Doesnt look like the ~34" wide diesel radiators are being made in plastic/AL. At least based on what autozone shows.
 
Yes, that appears to be much thicker than a "stock" replacement k5 radiator.

Doesnt look like the ~34" wide diesel radiators are being made in plastic/AL. At least based on what autozone shows.
Actually I just bought one.
Autozone has it, o'Reilly has it, napa, Amazon and rock auto which is where I ended up buying, but I have no choice I am running the diesel and I need the engine oil cooler which this one has.
I will report on the quality once I receive it, it's been sitting in Carson, California for a week no idea what is going on.
 
Actually I just bought one.
Autozone has it, o'Reilly has it, napa, Amazon and rock auto which is where I ended up buying, but I have no choice I am running the diesel and I need the engine oil cooler which this one has.
I will report on the quality once I receive it, it's been sitting in Carson, California for a week no idea what is going on.

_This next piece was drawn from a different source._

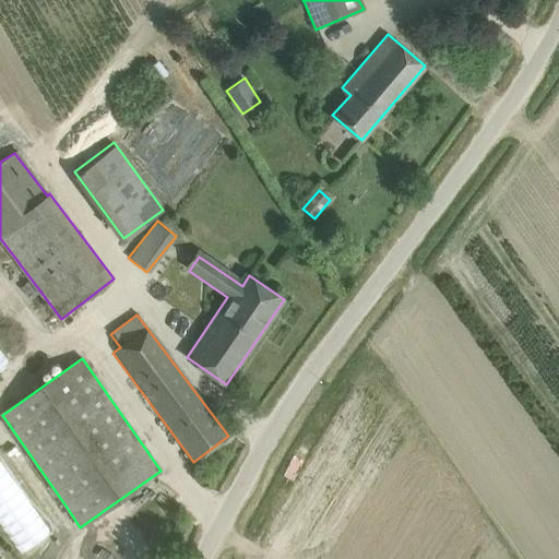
[(0,526),(18,555),(49,534),(0,455),(0,526)]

Interesting. 1988 r20 suburban 6.2l shows me this 34" radiator, https://www.autozone.com/cooling-he...iator/duralast-radiator-b850/155741_1093051_0 which based on the pic, is definitely not AL/plastic.

What part number or vehicle did you find it under? I see the plastic/AL shown on rockauto, but out of stock. Heck the all aluminum one isnt that pricey, comparatively.
 
Interesting. 1988 r20 suburban 6.2l shows me this 34" radiator, https://www.autozone.com/cooling-he...iator/duralast-radiator-b850/155741_1093051_0 which based on the pic, is definitely not AL/plastic.

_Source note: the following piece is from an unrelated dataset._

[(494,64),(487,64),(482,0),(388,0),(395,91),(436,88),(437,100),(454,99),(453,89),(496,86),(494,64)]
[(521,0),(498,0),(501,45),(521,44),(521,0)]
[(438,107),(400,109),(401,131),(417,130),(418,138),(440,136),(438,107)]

What part number or vehicle did you find it under? I see the plastic/AL shown on rockauto, but out of stock. Heck the all aluminum one isnt that pricey, comparatively.
I called them and they said aluminum and plastic.
850 is the diesel radiator.
Cu850
B850
S850
...
Each manufacturer has a different prefix.
Amazon has 2 brands, one is all aluminum fully welded stamped tanks, looks like good construction but at $297 it was $50 more than the rock auto with shipping.
 
Looks to be only 2 core? Is that the wider width. Thought I saw some 3 cores on the wider radiator
 
Looks to be only 2 core? Is that the wider width. Thought I saw some 3 cores on the wider radiator
I did some more searching and I found some 3 row from $150 - 250 range, I wouldn't pay that much for this one.
I paid $245 plus tax for my diesel radiator.
 
Same one on Amazon for $334

Thanks - I saw that too. The only thing was a week to three week shipping. Amazon lately has been rough with their orders. For the price difference, I don’t want to be down for two or three more weeks.

Looks to be only 2 core? Is that the wider width. Thought I saw some 3 cores on the wider radiator
It’s a two core rated pretty good and 1” cross tubes. It’s a 3” radiator which is thicker than my current 4 core.

I did some more searching and I found some 3 row from $150 - 250 range, I wouldn't pay that much for this one.
I paid $245 plus tax for my diesel radiator.

Does the diesel one have the plastic tanks? I’m a little concerned with that since we are looking at 115 today for a high temp. My junk is parked outside year round. Did you have to make any modifications to make it fit? Hoses, etc?
 
20200722_193551.jpg I chose a Cold Case direct fit for my 66 Fury. Just installed it this past weekend and the car doesn't run yet. Looks great as far as build quality goes. I gladly paid a little more for something that wasn't chinesium.